А потом в один прекрасный день угасла и ненависть. Борьба за корочку хлеба стала важней всего на свете, а вместе с этим пришло и познание, что ненависть и память способны разрушать и без того надломленную психику точно так же, как и боль. Пятьсот девятый научился отгораживаться от всего лишнего, все забывать и ни о чем не заботиться, кроме наинасущнейших нужд ближайшего часа. Город стал ему безразличен, а его неизменный вид сделался лишь еще одним мрачным подтверждением неизменности и его, пятьсот девятого, безысходной участи.
И вот теперь город горел. Пятьсот девятый почувствовал – у него дрожат руки. Он попытался подавить дрожь, но не сумел, наоборот, она усиливалась. Казалось, все скрепы души и тела разом треснули, а то и надломились в нем. Голова болела, была какая-то пустая, и по ней изнутри кто-то барабанил.
Он закрыл глаза. Этого он не хотел. Ни за что не хотел впускать в себя эту слабость еще раз. Он давно растоптал и похоронил в себе все надежды. Теперь локти его подломились, голова упала на руки. Ему нет никакого дела до города. Нет и не будет, он не хочет. Он хочет и дальше, как прежде, бездумно подставлять солнцу грязноватый пергамент, обтянувший его череп мертвым подобием кожи, хочет дышать, бить вшей, ни о чем не размышлять – словом, делать все то, что он делает уже много лет.
Он не может. Трясучка внутри не унималась. Он перевернулся на спину и вытянулся пластом. Теперь над ним небо, все в барашках зенитных разрывов. Барашки быстро развеиваются, ветер уносит их вдаль. Некоторое время он полежал так, но тоже не выдержал. Небо было, как бело-голубая бездна, и он, казалось, летит в эту бездну. Он снова перевернулся и с трудом сел. На город больше не смотрел. Смотрел на лагерь, впервые смотрел на зону так, словно ждал оттуда помощи.
Бараки, как прежде, понуро дремали на солнце. На танцплощадке четверо мучеников все так же висят на своих столбах. Шарфюрер Бройер исчез, но из труб крематория все еще тянет-с я дым, правда, не такой густой и жирный. Значит, либо сжигают детей, либо был приказ прекратить работу.

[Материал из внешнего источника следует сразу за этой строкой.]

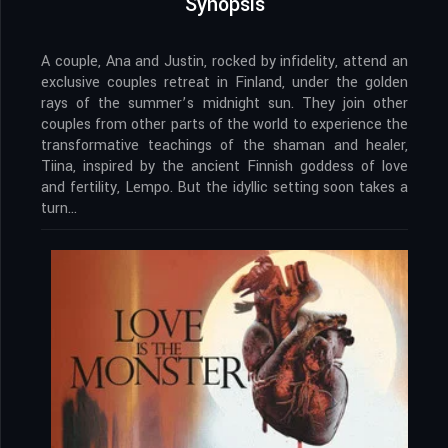
Synopsis
A couple, Ana and Justin, rocked by infidelity, attend an
exclusive couples retreat in Finland, under the golden
rays of the summer’s midnight sun. They join other
couples from other parts of the world to experience the
transformative teachings of the shaman and healer,
Tiina, inspired by the ancient Finnish goddess of love
and fertility, Lempo. But the idyllic setting soon takes a
turn…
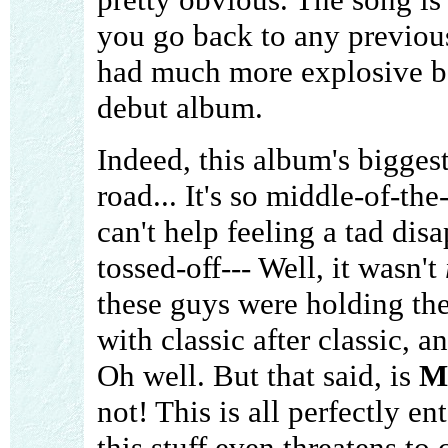
you go back to any previou
had much more explosive be
debut album.
Indeed, this album's biggest 
road... It's so middle-of-th
can't help feeling a tad dis
tossed-off--- Well, it wasn't
these guys were holding th
with classic after classic, a
Oh well. But that said, is
Mu
not! This is all perfectly ent
this stuff even threatens to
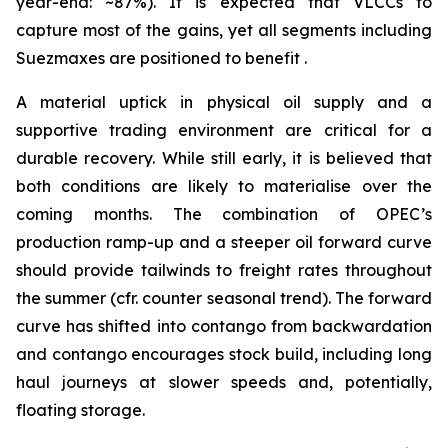
year-end: ~87%). It is expected that VLCCs to
capture most of the gains, yet all segments including
Suezmaxes are positioned to benefit .
A material uptick in physical oil supply and a
supportive trading environment are critical for a
durable recovery. While still early, it is believed that
both conditions are likely to materialise over the
coming months. The combination of OPEC’s
production ramp-up and a steeper oil forward curve
should provide tailwinds to freight rates throughout
the summer (cfr. counter seasonal trend). The forward
curve has shifted into contango from backwardation
and contango encourages stock build, including long
haul journeys at slower speeds and, potentially,
floating storage.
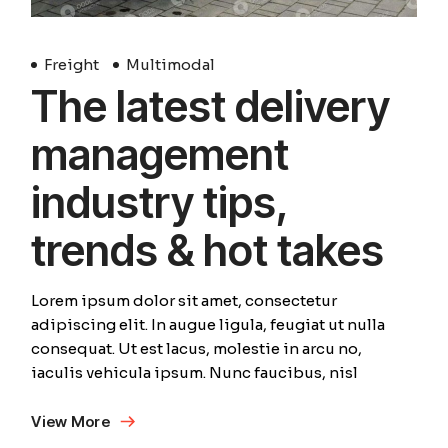
Freight
Multimodal
The latest delivery
management
industry tips,
trends & hot takes
Lorem ipsum dolor sit amet, consectetur
adipiscing elit. In augue ligula, feugiat ut nulla
consequat. Ut est lacus, molestie in arcu no,
iaculis vehicula ipsum. Nunc faucibus, nisl
View More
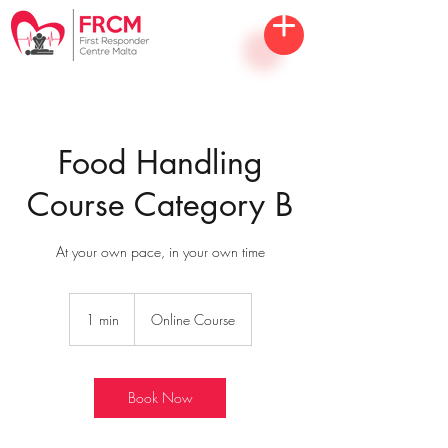
Food Handling
Course Category B
At your own pace, in your own time
1 min
1
Online Course
m
i
n
Book Now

Пятьсот девятый заставил себя оглядеть все это как следует. Вот он – его мир. Сюда не попала бомба. Здесь все по-старому, неумолимо и неизменно. И лишь этот мир над ним властен, а все, что там, за колючей проволокой, его совершенно не касается.
В этот миг умолкли зенитки. Он вздрогнул от неожиданной тишины – казалось, шум вдруг лопнул, как резиновый баллон, кольцом сжимавший голову. На секунду он даже подумал, что все это было сном и только теперь он просыпается. И тут же резко обернулся.
Нет, это не сон. Вон он, город – и он горит. Огонь, руины – все тут, и все-таки оно хоть чуточку, а его тоже касается. Сейчас уже трудно точно определить, куда попали бомбы, все меркнет в дыму, тонет в языках пламени, но в конце концов это не так уж важно, – главное, город горит. Город, что казался таким же нерушимым и неизменным, как и сам лагерь.
И только тут его передернуло от страха. Почудилось вдруг, что дула пулеметов со всех вышек направлены на него. Он воровато оглянулся. Но нет, ничего не случилось. На вышках по-прежнему никого. Да и на дорожках зоны ни души. Только его это уже не успокаивало – дикий страх вдруг словно схватил его за шиворот и начал трясти. Он не хочет умирать! Теперь – нет! Теперь – ни за что! Мигом подхватил он свои одежки и пополз обратно. Как назло, он тут же запутался в пальто Лебенталя и теперь стонал, чертыхался, стараясь высвободить колени из этой проклятой хламиды, а высвободившись, пополз дальше, все еще не понимая, что с ним такое творится, – пополз изо всех сил, словно спасаясь не только от смерти, а от чего-то еще.